Can you copy the text lines of every item below word for word, leaving the pictures out?

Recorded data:
>>>

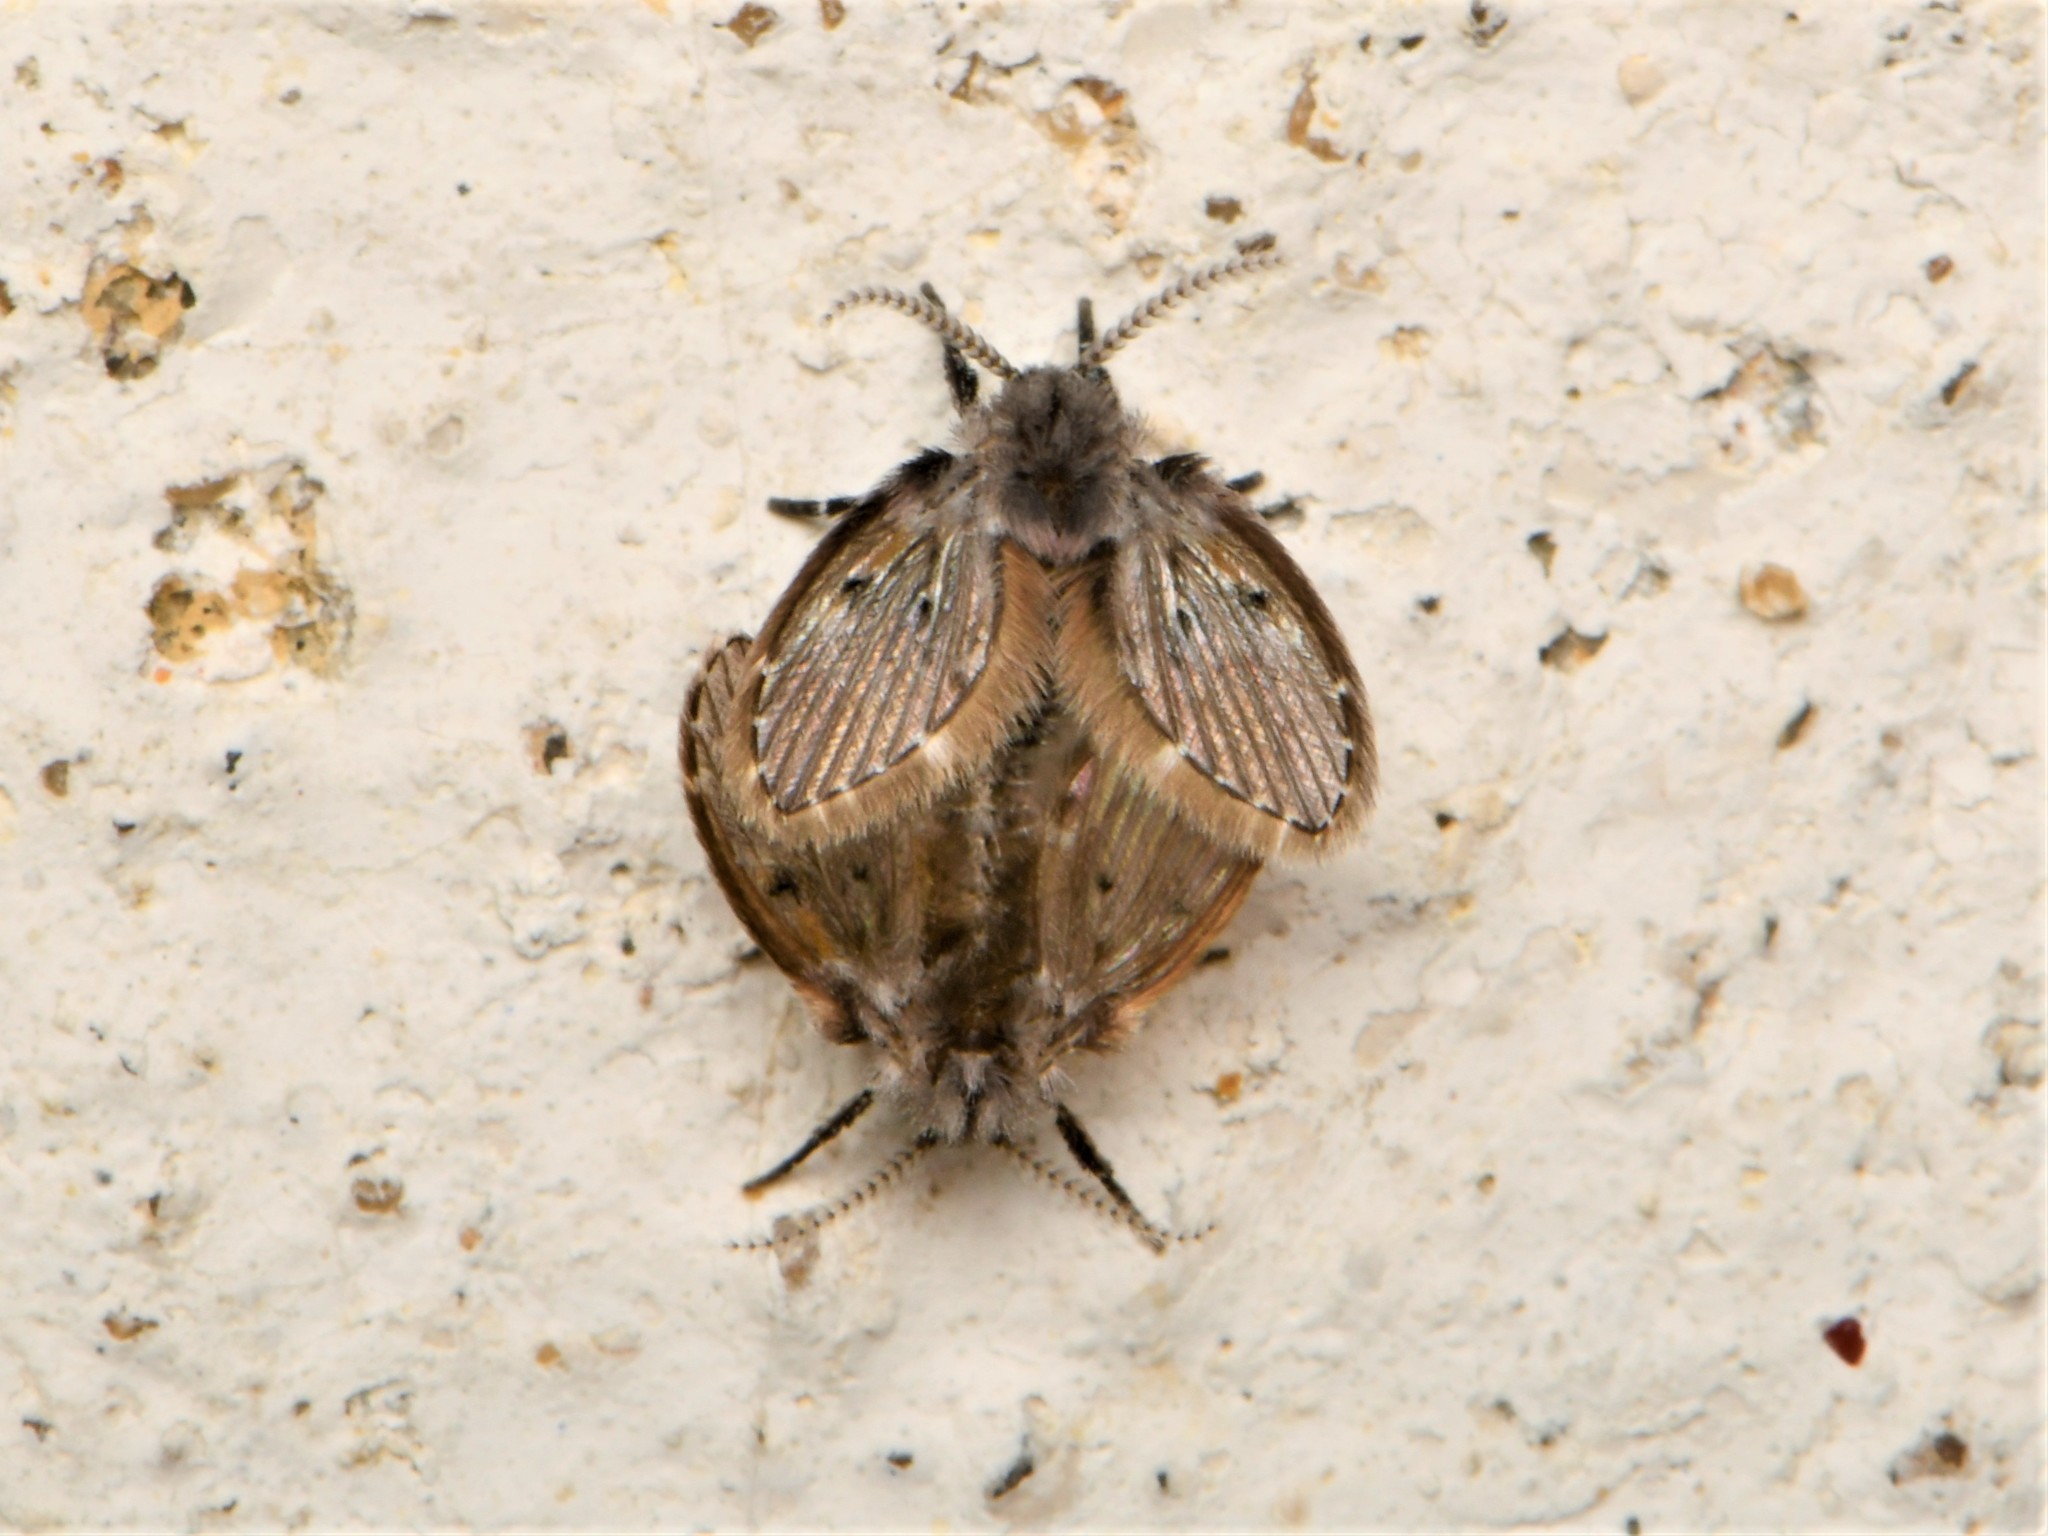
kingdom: Animalia
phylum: Arthropoda
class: Insecta
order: Diptera
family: Psychodidae
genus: Clogmia
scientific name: Clogmia albipunctatus
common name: White-spotted moth fly
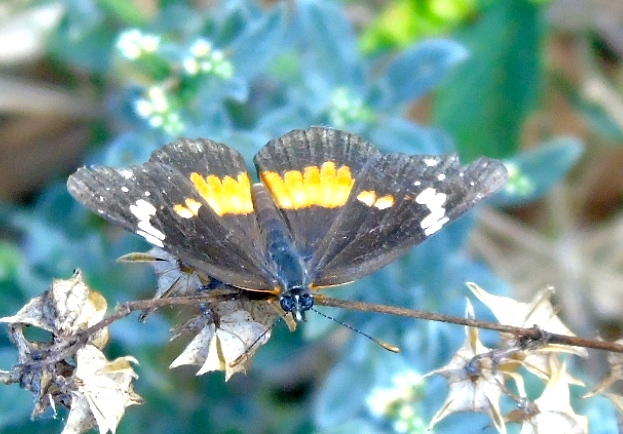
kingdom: Animalia
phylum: Arthropoda
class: Insecta
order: Lepidoptera
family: Nymphalidae
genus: Chlosyne
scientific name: Chlosyne lacinia
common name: Bordered patch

<<<

The solution:
kingdom: Animalia
phylum: Arthropoda
class: Insecta
order: Diptera
family: Psychodidae
genus: Clogmia
scientific name: Clogmia albipunctatus
common name: White-spotted moth fly
kingdom: Animalia
phylum: Arthropoda
class: Insecta
order: Lepidoptera
family: Nymphalidae
genus: Chlosyne
scientific name: Chlosyne lacinia
common name: Bordered patch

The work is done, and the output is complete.